- [Task to carry out]
Return every line of the listing exactly as written.
■ ■ ■
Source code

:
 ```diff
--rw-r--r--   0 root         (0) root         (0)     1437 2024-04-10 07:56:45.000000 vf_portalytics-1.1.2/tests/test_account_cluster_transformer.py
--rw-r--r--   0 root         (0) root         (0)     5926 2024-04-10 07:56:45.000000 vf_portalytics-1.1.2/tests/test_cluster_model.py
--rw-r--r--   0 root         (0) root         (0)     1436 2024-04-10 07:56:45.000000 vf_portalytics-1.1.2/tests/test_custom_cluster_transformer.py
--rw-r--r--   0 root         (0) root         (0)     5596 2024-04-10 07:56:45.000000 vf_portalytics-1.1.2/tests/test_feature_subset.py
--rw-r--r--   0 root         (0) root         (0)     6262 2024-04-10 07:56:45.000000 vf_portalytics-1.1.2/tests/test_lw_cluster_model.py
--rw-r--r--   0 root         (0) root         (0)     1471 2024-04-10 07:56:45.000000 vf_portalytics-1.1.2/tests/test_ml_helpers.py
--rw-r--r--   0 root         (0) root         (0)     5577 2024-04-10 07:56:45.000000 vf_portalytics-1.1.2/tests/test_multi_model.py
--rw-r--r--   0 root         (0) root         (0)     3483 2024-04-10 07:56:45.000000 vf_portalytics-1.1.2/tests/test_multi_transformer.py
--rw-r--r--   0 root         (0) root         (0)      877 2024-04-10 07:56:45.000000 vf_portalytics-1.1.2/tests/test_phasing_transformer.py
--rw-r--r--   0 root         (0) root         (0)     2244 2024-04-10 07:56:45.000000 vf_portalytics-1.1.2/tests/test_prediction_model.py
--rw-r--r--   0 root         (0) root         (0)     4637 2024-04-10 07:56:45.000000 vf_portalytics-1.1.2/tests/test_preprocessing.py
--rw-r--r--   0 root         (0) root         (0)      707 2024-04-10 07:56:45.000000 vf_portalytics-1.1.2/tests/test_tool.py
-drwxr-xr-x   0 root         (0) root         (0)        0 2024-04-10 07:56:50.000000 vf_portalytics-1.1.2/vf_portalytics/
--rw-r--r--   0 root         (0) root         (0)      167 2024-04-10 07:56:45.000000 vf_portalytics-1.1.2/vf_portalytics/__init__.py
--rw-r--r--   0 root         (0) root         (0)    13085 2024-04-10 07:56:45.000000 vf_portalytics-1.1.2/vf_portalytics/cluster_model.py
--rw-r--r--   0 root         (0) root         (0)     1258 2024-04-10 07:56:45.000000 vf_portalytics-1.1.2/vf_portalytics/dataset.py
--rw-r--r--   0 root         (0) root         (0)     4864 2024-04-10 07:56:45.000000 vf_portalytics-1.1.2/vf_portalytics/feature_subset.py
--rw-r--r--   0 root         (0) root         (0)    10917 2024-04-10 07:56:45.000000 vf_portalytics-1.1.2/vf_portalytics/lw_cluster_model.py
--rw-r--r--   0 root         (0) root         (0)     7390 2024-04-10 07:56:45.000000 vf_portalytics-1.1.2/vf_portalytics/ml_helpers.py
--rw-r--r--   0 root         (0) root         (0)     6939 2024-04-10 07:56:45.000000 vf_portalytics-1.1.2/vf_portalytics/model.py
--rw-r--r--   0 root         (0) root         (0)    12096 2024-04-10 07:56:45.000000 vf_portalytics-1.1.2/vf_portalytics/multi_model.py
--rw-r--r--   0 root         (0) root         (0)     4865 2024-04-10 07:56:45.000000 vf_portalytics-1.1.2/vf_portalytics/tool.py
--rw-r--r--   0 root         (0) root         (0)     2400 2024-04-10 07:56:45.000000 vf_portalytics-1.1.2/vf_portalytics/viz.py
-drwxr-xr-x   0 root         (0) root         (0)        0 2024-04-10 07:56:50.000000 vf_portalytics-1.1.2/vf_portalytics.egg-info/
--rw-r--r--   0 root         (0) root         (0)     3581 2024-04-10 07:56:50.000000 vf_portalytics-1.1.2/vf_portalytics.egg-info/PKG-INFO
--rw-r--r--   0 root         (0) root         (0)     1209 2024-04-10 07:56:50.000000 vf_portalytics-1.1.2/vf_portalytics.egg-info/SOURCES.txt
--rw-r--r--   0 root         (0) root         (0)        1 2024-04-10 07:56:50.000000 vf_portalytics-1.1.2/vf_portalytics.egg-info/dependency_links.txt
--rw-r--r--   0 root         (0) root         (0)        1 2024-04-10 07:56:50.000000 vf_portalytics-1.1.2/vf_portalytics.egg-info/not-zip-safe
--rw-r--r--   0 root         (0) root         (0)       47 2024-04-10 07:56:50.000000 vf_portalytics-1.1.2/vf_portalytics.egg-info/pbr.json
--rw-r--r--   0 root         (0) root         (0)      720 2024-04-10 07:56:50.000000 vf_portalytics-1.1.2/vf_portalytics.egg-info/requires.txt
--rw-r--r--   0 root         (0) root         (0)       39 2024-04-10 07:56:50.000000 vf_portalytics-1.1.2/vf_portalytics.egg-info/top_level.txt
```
■ ■ ■
- [Answer below]
Source code

:
 ```diff
--rw-r--r--   0 root         (0) root         (0)     1437 2024-04-10 07:56:45.000000 vf_portalytics-1.1.2/tests/test_account_cluster_transformer.py
--rw-r--r--   0 root         (0) root         (0)     5926 2024-04-10 07:56:45.000000 vf_portalytics-1.1.2/tests/test_cluster_model.py
--rw-r--r--   0 root         (0) root         (0)     1436 2024-04-10 07:56:45.000000 vf_portalytics-1.1.2/tests/test_custom_cluster_transformer.py
--rw-r--r--   0 root         (0) root         (0)     5596 2024-04-10 07:56:45.000000 vf_portalytics-1.1.2/tests/test_feature_subset.py
--rw-r--r--   0 root         (0) root         (0)     6262 2024-04-10 07:56:45.000000 vf_portalytics-1.1.2/tests/test_lw_cluster_model.py
--rw-r--r--   0 root         (0) root         (0)     1471 2024-04-10 07:56:45.000000 vf_portalytics-1.1.2/tests/test_ml_helpers.py
--rw-r--r--   0 root         (0) root         (0)     5577 2024-04-10 07:56:45.000000 vf_portalytics-1.1.2/tests/test_multi_model.py
--rw-r--r--   0 root         (0) root         (0)     3483 2024-04-10 07:56:45.000000 vf_portalytics-1.1.2/tests/test_multi_transformer.py
--rw-r--r--   0 root         (0) root         (0)      877 2024-04-10 07:56:45.000000 vf_portalytics-1.1.2/tests/test_phasing_transformer.py
--rw-r--r--   0 root         (0) root         (0)     2244 2024-04-10 07:56:45.000000 vf_portalytics-1.1.2/tests/test_prediction_model.py
--rw-r--r--   0 root         (0) root         (0)     4637 2024-04-10 07:56:45.000000 vf_portalytics-1.1.2/tests/test_preprocessing.py
--rw-r--r--   0 root         (0) root         (0)      707 2024-04-10 07:56:45.000000 vf_portalytics-1.1.2/tests/test_tool.py
-drwxr-xr-x   0 root         (0) root         (0)        0 2024-04-10 07:56:50.000000 vf_portalytics-1.1.2/vf_portalytics/
--rw-r--r--   0 root         (0) root         (0)      167 2024-04-10 07:56:45.000000 vf_portalytics-1.1.2/vf_portalytics/__init__.py
--rw-r--r--   0 root         (0) root         (0)    13085 2024-04-10 07:56:45.000000 vf_portalytics-1.1.2/vf_portalytics/cluster_model.py
--rw-r--r--   0 root         (0) root         (0)     1258 2024-04-10 07:56:45.000000 vf_portalytics-1.1.2/vf_portalytics/dataset.py
--rw-r--r--   0 root         (0) root         (0)     4864 2024-04-10 07:56:45.000000 vf_portalytics-1.1.2/vf_portalytics/feature_subset.py
--rw-r--r--   0 root         (0) root         (0)    10917 2024-04-10 07:56:45.000000 vf_portalytics-1.1.2/vf_portalytics/lw_cluster_model.py
--rw-r--r--   0 root         (0) root         (0)     7390 2024-04-10 07:56:45.000000 vf_portalytics-1.1.2/vf_portalytics/ml_helpers.py
--rw-r--r--   0 root         (0) root         (0)     6939 2024-04-10 07:56:45.000000 vf_portalytics-1.1.2/vf_portalytics/model.py
--rw-r--r--   0 root         (0) root         (0)    12096 2024-04-10 07:56:45.000000 vf_portalytics-1.1.2/vf_portalytics/multi_model.py
--rw-r--r--   0 root         (0) root         (0)     4865 2024-04-10 07:56:45.000000 vf_portalytics-1.1.2/vf_portalytics/tool.py
--rw-r--r--   0 root         (0) root         (0)     2400 2024-04-10 07:56:45.000000 vf_portalytics-1.1.2/vf_portalytics/viz.py
-drwxr-xr-x   0 root         (0) root         (0)        0 2024-04-10 07:56:50.000000 vf_portalytics-1.1.2/vf_portalytics.egg-info/
--rw-r--r--   0 root         (0) root         (0)     3581 2024-04-10 07:56:50.000000 vf_portalytics-1.1.2/vf_portalytics.egg-info/PKG-INFO
--rw-r--r--   0 root         (0) root         (0)     1209 2024-04-10 07:56:50.000000 vf_portalytics-1.1.2/vf_portalytics.egg-info/SOURCES.txt
--rw-r--r--   0 root         (0) root         (0)        1 2024-04-10 07:56:50.000000 vf_portalytics-1.1.2/vf_portalytics.egg-info/dependency_links.txt
--rw-r--r--   0 root         (0) root         (0)        1 2024-04-10 07:56:50.000000 vf_portalytics-1.1.2/vf_portalytics.egg-info/not-zip-safe
--rw-r--r--   0 root         (0) root         (0)       47 2024-04-10 07:56:50.000000 vf_portalytics-1.1.2/vf_portalytics.egg-info/pbr.json
--rw-r--r--   0 root         (0) root         (0)      720 2024-04-10 07:56:50.000000 vf_portalytics-1.1.2/vf_portalytics.egg-info/requires.txt
--rw-r--r--   0 root         (0) root         (0)       39 2024-04-10 07:56:50.000000 vf_portalytics-1.1.2/vf_portalytics.egg-info/top_level.txt
```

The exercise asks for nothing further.